Provided entries —
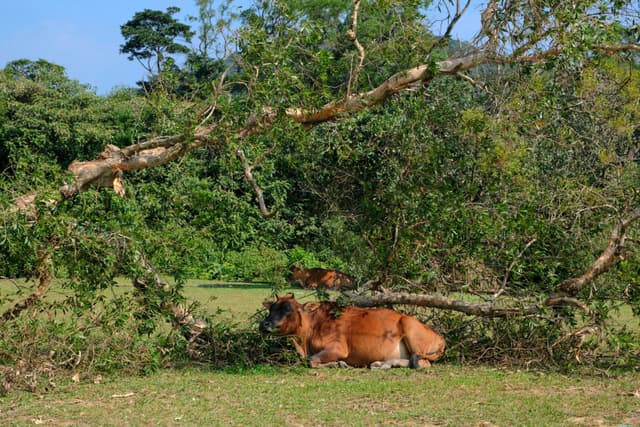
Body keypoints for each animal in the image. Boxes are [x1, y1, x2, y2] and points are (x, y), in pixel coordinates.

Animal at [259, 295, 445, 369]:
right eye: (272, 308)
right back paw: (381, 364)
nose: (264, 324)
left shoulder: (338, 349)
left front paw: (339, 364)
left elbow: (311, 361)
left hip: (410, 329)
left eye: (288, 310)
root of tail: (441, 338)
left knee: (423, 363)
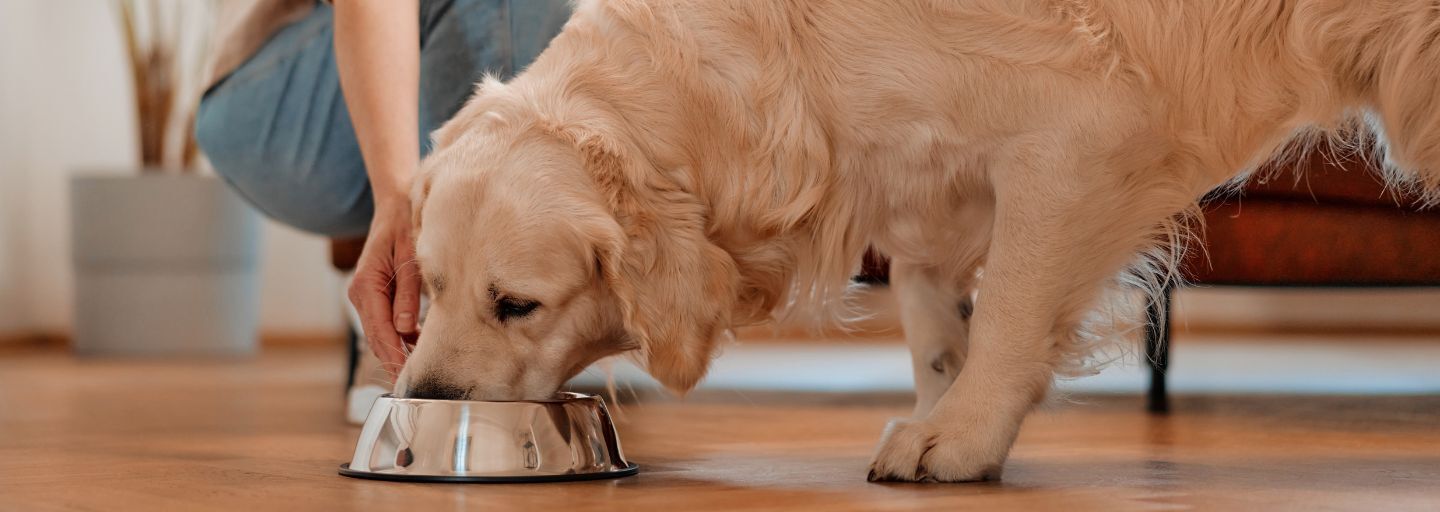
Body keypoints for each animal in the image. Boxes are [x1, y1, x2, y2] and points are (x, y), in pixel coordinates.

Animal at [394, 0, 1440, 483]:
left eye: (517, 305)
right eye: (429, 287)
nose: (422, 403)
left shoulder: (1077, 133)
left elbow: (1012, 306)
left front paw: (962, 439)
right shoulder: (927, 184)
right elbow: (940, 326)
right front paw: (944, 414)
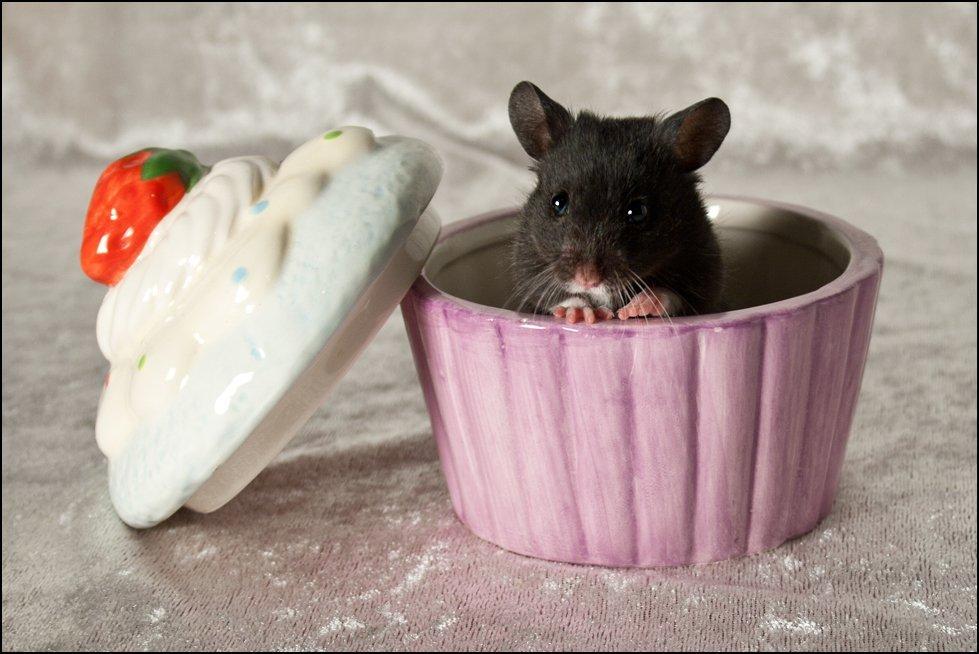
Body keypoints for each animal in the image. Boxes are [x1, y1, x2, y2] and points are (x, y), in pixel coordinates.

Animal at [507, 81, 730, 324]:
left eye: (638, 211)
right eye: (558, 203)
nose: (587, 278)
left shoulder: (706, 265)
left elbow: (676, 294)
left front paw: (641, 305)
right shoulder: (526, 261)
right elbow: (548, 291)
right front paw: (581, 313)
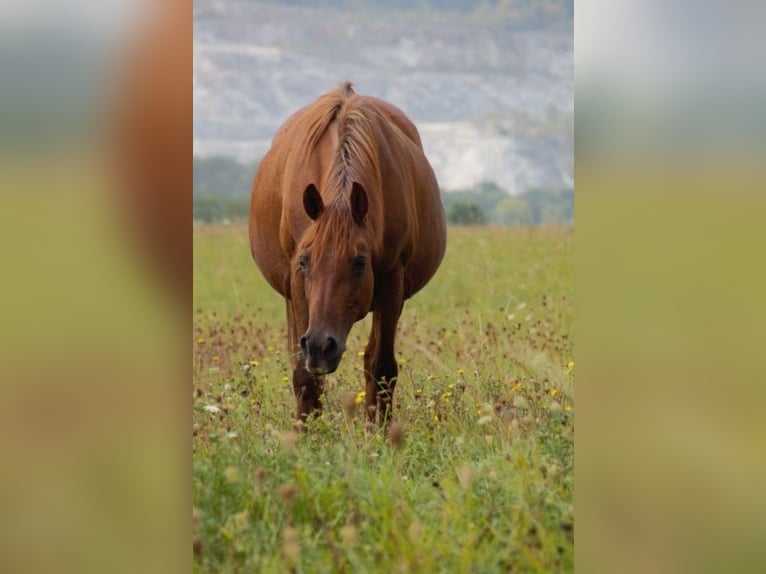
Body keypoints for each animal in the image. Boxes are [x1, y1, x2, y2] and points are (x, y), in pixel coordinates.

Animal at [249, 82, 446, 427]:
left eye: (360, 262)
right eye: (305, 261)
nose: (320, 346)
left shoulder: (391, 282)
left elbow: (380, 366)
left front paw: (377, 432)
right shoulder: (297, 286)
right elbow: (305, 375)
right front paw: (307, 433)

--

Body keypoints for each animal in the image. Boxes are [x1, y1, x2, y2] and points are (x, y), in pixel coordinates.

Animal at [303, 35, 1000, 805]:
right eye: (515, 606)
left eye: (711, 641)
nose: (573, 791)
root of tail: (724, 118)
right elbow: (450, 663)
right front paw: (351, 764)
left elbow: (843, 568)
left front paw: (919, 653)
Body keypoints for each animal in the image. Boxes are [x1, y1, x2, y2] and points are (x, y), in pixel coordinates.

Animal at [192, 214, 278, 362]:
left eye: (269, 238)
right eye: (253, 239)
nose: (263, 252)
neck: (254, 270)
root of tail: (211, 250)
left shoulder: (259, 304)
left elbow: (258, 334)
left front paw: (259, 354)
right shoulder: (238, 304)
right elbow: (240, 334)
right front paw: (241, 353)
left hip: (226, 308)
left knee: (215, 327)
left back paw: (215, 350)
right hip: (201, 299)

Exercise prompt —
Output exactly, and only, the lines of the entries above from the one with "left shoulder: (338, 349)" up to and including the one with "right front paw: (307, 433)"; pictures are to be left out.

Result of this task —
left shoulder: (338, 349)
left front paw: (339, 364)
left elbow: (311, 361)
left hip: (410, 329)
left eye: (288, 310)
root of tail: (441, 338)
left knee: (423, 363)
Body keypoints for each animal in the image. Boxes are [x1, y1, x2, y2] and points are (x, y), in pixel coordinates.

Animal at [394, 0, 1440, 483]:
left eye: (517, 305)
right eye: (429, 287)
nose: (422, 403)
left shoulder: (1077, 133)
left elbow: (1012, 306)
left front paw: (962, 439)
right shoulder: (927, 184)
right elbow: (940, 326)
right front paw: (944, 414)
Body keypoints for each animal in the image. Boxes are [x1, y1, x2, y2] and points are (x, y), in pixel coordinates.

Animal at [507, 81, 730, 324]:
left eye: (638, 211)
right eye: (558, 203)
nose: (587, 278)
left shoulder: (706, 265)
left elbow: (676, 294)
left front paw: (641, 305)
right shoulder: (526, 261)
right elbow: (548, 291)
right front paw: (581, 313)
Body keypoints for each animal in the image. Boxes are [x1, y1, x2, y2] and points are (x, y), in pixel coordinates.

Animal at [249, 82, 446, 427]:
left eye: (360, 262)
right eye: (305, 261)
nose: (320, 346)
left shoulder: (391, 282)
left elbow: (380, 366)
left front paw: (377, 432)
right shoulder: (297, 286)
right elbow: (305, 375)
right front paw: (307, 433)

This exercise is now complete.